Task input START
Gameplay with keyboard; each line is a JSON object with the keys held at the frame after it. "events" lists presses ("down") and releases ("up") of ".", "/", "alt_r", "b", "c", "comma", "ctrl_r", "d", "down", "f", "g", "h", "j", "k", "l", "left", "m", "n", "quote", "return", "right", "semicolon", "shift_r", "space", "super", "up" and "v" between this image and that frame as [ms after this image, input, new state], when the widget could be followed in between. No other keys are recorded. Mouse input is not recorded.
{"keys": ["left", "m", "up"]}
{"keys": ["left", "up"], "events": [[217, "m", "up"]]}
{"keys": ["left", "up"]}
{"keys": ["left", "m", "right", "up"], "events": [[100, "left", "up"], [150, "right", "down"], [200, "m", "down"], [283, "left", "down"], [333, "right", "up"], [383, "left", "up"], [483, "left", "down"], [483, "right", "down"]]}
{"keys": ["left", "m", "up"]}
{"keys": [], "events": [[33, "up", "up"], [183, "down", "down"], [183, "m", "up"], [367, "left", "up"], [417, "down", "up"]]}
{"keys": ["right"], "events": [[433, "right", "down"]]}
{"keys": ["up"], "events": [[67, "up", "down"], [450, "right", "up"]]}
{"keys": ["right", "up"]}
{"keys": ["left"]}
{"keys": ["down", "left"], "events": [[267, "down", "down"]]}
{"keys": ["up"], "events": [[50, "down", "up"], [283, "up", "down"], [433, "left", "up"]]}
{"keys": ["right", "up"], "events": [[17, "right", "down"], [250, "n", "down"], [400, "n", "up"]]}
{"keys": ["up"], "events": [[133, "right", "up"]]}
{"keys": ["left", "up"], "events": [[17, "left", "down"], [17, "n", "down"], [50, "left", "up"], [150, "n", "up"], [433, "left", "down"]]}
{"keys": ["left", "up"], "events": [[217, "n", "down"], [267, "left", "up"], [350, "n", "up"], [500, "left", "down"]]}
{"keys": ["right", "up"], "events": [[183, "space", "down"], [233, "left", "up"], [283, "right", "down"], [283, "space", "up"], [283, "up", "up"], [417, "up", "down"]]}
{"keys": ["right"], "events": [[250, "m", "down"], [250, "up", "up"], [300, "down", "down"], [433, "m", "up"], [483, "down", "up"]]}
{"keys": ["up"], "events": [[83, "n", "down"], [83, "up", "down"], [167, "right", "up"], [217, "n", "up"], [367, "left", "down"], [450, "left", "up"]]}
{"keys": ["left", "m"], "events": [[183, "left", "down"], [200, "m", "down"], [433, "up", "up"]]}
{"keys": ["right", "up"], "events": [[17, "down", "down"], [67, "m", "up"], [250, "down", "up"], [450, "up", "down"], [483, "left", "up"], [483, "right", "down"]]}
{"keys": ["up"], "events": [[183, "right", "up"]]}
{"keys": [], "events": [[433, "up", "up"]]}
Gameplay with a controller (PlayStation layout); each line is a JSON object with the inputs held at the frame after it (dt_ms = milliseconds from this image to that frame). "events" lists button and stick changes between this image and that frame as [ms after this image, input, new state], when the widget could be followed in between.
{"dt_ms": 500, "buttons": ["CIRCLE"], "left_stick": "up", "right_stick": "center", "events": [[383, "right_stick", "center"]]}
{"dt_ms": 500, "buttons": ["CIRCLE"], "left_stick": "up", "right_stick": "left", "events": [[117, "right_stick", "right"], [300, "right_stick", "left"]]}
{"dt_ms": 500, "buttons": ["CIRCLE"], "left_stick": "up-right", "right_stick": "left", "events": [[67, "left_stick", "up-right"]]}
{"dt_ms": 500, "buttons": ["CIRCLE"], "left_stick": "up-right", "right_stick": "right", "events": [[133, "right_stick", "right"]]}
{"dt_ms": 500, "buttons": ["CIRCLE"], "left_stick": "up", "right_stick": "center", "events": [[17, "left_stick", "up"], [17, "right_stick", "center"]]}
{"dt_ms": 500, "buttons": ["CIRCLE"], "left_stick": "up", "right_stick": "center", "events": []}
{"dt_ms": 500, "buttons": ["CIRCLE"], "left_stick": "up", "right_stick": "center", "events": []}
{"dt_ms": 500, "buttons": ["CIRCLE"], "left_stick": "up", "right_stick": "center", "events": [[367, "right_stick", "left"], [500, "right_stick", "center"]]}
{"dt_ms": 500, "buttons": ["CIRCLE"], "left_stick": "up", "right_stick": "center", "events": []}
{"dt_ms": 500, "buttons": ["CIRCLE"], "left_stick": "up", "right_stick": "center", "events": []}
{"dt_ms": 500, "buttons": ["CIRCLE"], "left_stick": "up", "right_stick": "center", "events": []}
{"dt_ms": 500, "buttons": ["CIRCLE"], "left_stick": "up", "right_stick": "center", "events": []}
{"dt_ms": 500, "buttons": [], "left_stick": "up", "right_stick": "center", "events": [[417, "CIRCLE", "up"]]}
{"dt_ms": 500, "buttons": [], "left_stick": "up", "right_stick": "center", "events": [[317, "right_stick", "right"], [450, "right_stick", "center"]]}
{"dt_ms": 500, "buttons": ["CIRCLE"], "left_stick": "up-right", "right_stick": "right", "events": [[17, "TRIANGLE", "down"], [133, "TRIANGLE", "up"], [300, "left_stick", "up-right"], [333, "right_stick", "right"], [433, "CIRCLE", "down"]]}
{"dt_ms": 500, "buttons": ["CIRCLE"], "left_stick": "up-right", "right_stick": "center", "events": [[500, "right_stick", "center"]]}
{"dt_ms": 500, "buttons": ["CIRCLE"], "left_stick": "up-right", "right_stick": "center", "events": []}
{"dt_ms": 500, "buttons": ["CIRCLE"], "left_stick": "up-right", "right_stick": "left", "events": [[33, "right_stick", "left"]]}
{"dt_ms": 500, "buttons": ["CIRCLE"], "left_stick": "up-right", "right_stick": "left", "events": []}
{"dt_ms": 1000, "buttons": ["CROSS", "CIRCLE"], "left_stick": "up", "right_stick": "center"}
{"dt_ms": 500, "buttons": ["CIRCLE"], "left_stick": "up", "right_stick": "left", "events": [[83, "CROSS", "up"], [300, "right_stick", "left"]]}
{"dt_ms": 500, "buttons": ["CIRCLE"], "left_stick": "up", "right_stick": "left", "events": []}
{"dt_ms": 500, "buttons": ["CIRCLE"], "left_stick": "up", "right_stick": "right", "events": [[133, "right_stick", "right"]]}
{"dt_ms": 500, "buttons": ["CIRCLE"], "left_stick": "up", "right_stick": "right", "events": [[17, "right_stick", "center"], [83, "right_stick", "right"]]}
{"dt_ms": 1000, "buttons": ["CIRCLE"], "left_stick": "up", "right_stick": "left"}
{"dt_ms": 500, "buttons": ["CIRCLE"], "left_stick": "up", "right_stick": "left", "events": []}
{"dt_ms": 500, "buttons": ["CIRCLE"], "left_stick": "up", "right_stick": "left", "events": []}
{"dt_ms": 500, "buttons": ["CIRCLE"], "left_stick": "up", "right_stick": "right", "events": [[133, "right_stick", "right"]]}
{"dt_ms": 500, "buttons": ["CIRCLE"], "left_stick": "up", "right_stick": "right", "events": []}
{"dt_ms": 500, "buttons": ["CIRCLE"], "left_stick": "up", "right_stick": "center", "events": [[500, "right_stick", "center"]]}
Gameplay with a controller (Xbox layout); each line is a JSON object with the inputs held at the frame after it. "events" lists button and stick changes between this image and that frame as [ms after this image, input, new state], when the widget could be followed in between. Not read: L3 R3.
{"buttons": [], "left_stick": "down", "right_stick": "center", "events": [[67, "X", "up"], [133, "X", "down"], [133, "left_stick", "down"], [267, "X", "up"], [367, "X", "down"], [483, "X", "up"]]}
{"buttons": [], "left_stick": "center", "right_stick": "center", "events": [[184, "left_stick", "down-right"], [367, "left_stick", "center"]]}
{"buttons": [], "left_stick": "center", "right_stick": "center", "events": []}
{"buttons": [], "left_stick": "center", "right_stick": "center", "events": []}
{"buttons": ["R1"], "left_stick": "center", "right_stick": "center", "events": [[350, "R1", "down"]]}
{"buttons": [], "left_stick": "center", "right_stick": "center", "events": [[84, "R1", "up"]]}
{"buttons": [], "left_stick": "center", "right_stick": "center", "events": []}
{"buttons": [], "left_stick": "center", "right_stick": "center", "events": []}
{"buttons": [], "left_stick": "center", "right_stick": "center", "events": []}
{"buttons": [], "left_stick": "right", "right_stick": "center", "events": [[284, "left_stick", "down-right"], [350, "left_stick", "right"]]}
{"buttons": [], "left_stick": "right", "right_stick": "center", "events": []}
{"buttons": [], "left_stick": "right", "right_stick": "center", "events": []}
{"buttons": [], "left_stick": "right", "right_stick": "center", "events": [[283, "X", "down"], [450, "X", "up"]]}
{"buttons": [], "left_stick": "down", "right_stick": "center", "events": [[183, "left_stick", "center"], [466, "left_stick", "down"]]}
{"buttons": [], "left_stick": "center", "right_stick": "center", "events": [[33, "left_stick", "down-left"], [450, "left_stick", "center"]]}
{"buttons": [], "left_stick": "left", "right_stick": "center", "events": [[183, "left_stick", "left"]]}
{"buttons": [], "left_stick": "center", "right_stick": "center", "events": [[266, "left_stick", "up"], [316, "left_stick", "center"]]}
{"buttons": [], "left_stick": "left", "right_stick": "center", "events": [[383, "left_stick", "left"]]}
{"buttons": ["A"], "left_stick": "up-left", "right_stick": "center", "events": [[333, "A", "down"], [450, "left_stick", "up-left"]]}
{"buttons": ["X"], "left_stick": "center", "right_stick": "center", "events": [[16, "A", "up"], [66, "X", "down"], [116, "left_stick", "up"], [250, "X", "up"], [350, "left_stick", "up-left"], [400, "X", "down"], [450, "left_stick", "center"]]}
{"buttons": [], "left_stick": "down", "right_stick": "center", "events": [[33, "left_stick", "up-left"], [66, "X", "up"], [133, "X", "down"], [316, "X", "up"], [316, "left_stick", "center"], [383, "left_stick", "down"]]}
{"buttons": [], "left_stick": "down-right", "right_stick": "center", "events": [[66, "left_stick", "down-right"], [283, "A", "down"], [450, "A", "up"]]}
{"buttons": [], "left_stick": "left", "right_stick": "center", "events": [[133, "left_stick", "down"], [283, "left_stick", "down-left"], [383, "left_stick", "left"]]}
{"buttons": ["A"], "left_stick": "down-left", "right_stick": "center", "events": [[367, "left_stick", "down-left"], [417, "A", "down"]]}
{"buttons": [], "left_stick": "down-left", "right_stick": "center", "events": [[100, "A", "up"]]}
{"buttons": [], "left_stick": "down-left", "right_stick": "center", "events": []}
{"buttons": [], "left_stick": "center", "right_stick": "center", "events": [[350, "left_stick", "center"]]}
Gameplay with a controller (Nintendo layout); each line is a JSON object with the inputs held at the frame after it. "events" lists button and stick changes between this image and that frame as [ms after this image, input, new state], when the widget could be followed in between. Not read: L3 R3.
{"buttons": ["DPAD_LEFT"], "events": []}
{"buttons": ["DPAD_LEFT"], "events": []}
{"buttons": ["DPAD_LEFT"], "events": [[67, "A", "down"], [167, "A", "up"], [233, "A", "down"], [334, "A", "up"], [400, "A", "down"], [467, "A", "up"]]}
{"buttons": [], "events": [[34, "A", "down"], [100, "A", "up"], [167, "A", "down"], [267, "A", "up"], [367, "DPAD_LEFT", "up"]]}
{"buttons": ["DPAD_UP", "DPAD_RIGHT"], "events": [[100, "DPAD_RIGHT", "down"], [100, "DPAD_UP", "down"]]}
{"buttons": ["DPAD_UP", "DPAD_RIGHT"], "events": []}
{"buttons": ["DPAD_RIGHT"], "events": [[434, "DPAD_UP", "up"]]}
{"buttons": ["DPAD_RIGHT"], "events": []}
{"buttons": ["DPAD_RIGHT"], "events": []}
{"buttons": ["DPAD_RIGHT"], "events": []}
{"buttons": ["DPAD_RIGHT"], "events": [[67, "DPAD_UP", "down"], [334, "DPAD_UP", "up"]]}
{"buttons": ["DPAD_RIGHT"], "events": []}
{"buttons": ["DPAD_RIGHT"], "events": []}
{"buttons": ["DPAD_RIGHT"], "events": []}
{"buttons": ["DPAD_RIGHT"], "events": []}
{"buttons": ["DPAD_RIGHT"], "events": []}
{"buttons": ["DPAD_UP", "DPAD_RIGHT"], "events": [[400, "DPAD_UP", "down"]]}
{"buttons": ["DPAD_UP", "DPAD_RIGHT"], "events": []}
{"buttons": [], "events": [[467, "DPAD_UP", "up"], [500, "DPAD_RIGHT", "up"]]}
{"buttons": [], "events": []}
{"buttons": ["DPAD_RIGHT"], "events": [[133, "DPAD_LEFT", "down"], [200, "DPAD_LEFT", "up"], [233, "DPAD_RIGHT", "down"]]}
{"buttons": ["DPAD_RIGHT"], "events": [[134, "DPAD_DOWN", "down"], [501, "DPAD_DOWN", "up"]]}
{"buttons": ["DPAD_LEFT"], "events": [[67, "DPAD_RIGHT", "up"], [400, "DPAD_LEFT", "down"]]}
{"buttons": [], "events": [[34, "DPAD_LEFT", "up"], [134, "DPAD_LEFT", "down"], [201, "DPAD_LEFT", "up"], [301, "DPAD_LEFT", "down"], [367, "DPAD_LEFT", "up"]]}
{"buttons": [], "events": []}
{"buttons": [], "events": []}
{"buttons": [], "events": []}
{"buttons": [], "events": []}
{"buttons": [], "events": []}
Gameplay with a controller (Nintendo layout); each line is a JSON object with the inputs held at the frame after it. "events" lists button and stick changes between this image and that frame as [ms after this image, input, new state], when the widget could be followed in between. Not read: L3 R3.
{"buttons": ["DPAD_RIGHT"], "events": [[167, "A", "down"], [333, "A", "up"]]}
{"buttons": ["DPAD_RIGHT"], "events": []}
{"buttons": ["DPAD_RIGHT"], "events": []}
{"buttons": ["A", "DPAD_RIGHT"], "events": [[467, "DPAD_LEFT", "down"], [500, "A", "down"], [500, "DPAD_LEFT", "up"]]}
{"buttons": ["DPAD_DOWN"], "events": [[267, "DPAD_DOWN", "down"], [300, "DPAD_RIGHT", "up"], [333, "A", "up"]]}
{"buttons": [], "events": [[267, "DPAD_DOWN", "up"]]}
Task input END
*Task brief*:
What lines in the data above contain the word "could"? Show them all.

*Exercise result*:
Gameplay with keyboard; each line is a JSON object with the keys held at the frame after it. "events" lists presses ("down") and releases ("up") of ".", "/", "alt_r", "b", "c", "comma", "ctrl_r", "d", "down", "f", "g", "h", "j", "k", "l", "left", "m", "n", "quote", "return", "right", "semicolon", "shift_r", "space", "super", "up" and "v" between this image and that frame as [ms after this image, input, new state], when the widget could be followed in between. No other keys are recorded. Mouse input is not recorded.
Gameplay with a controller (PlayStation layout); each line is a JSON object with the inputs held at the frame after it (dt_ms = milliseconds from this image to that frame). "events" lists button and stick changes between this image and that frame as [ms after this image, input, new state], when the widget could be followed in between.
Gameplay with a controller (Xbox layout); each line is a JSON object with the inputs held at the frame after it. "events" lists button and stick changes between this image and that frame as [ms after this image, input, new state], when the widget could be followed in between. Not read: L3 R3.
Gameplay with a controller (Nintendo layout); each line is a JSON object with the inputs held at the frame after it. "events" lists button and stick changes between this image and that frame as [ms after this image, input, new state], when the widget could be followed in between. Not read: L3 R3.
Gameplay with a controller (Nintendo layout); each line is a JSON object with the inputs held at the frame after it. "events" lists button and stick changes between this image and that frame as [ms after this image, input, new state], when the widget could be followed in between. Not read: L3 R3.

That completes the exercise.